Answered by James Murray - Exchequer Secretary (HM Treasury)
The Government published information about the reforms to agricultural property relief and business property relief at www.gov.uk/government/publications/agricultural-property-relief-and-business-property-relief-reforms.
It is expected that up to around 2,000 estates will be affected by the changes to APR and BPR in 2026-27, with around half of those being claims that involve AIM shares. Almost three-quarters of estates claiming agricultural property relief (or those claiming agricultural property relief and business property relief together) are expected to be unaffected by these reforms.
The government will publish a technical consultation in early 2025. This will focus on the detailed application of the allowance to lifetime transfers into trusts and charges on trust property.

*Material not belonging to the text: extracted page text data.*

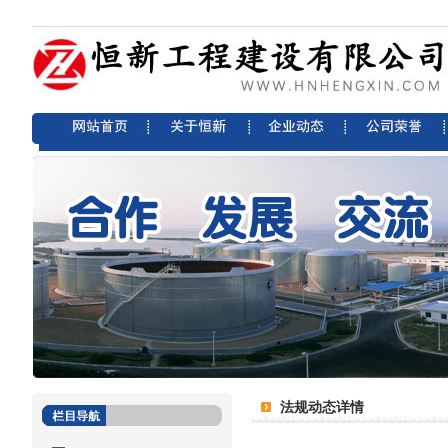
法规动态详情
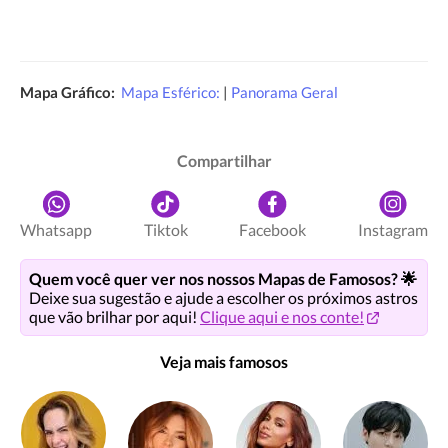
Mapa Gráfico:
Mapa Esférico:
|
Panorama Geral
Compartilhar
Whatsapp
Tiktok
Facebook
Instagram
Quem você quer ver nos nossos Mapas de Famosos? 🌟
Deixe sua sugestão e ajude a escolher os próximos astros
que vão brilhar por aqui!
Clique aqui e nos conte!
Veja mais famosos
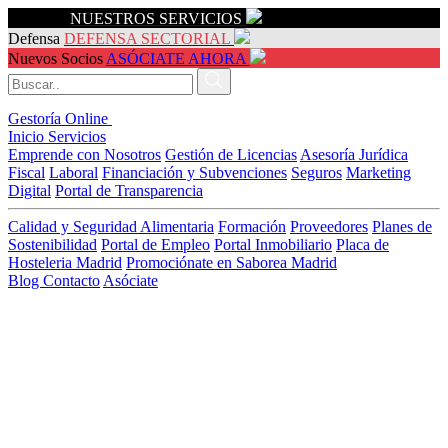
Servicios
NUESTROS SERVICIOS
Defensa
DEFENSA SECTORIAL
Nuevos Socios
ASÓCIATE AHORA
Gestoría Online
Inicio
Servicios
Emprende con Nosotros
Gestión de Licencias
Asesoría Jurídica
Fiscal
Laboral
Financiación y Subvenciones
Seguros
Marketing
Digital
Portal de Transparencia
Calidad y Seguridad Alimentaria
Formación
Proveedores
Planes de
Sostenibilidad
Portal de Empleo
Portal Inmobiliario
Placa de
Hosteleria Madrid
Promociónate en Saborea Madrid
Blog
Contacto
Asóciate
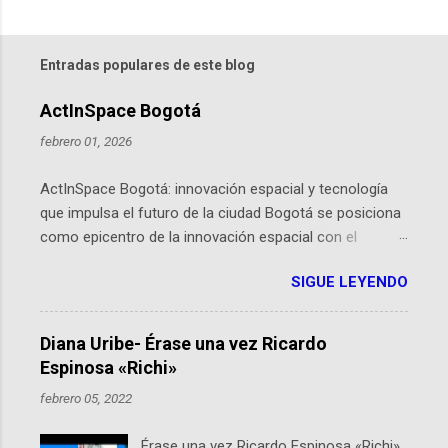
Entradas populares de este blog
ActInSpace Bogotá
febrero 01, 2026
ActInSpace Bogotá: innovación espacial y tecnología
que impulsa el futuro de la ciudad Bogotá se posiciona
como epicentro de la innovación espacial con el
lanzamiento inminente de ActInSpace 2026, un
SIGUE LEYENDO
hackathon global que convierte tecnologías de la
Agencia Espacial Europea en soluciones prácticas para
la vida cotidiana. Este evento, organizado por el
Diana Uribe- Érase una vez Ricardo
Planetario de Bogotá del Idartes y la Universidad de los
Espinosa «Richi»
Andes, reúne a expertos como el presidente de Airbus
febrero 05, 2022
Colombia y líderes del sector aeroespacial para inspirar
a emprendedores y estudiantes. Qué es ActInSpace y
Érase una vez Ricardo Espinosa «Richi»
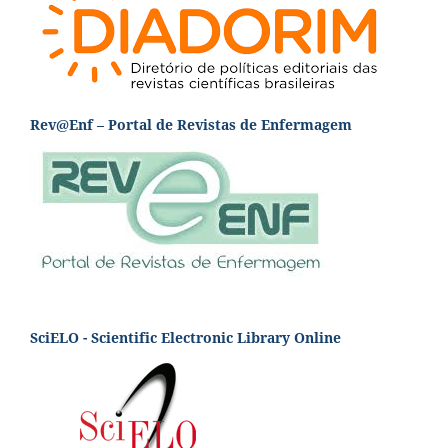
Rev@Enf – Portal de Revistas de Enfermagem
SciELO - Scientific Electronic Library Online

This will inform the legislation to be included in a future Finance
In accordance with standard practice, a tax information and impact note will be published alongside the draft legislation before the relevant Finance Bill.
Asked by: Noah Law (Labour - St Austell and Newquay)
Question to the HM Treasury:
To ask the Chancellor of the Exchequer, if she will take steps to ensure that the National Wealth Fund is equipped to provide offtake finance and hedging instruments for the critical minerals industry.
Answered by Tulip Siddiq - Economic Secretary (HM Treasury)
With additional capital to deploy against an expanded mandate, the National Wealth Fund stands ready to help the market invest with confidence in support of the Government's growth ambitions.
The National Wealth Fund will be empowered via new tools such as performance guarantees and blended finance solutions to make investments that maximise mobilisation of private finance. This includes investments in the critical minerals sector.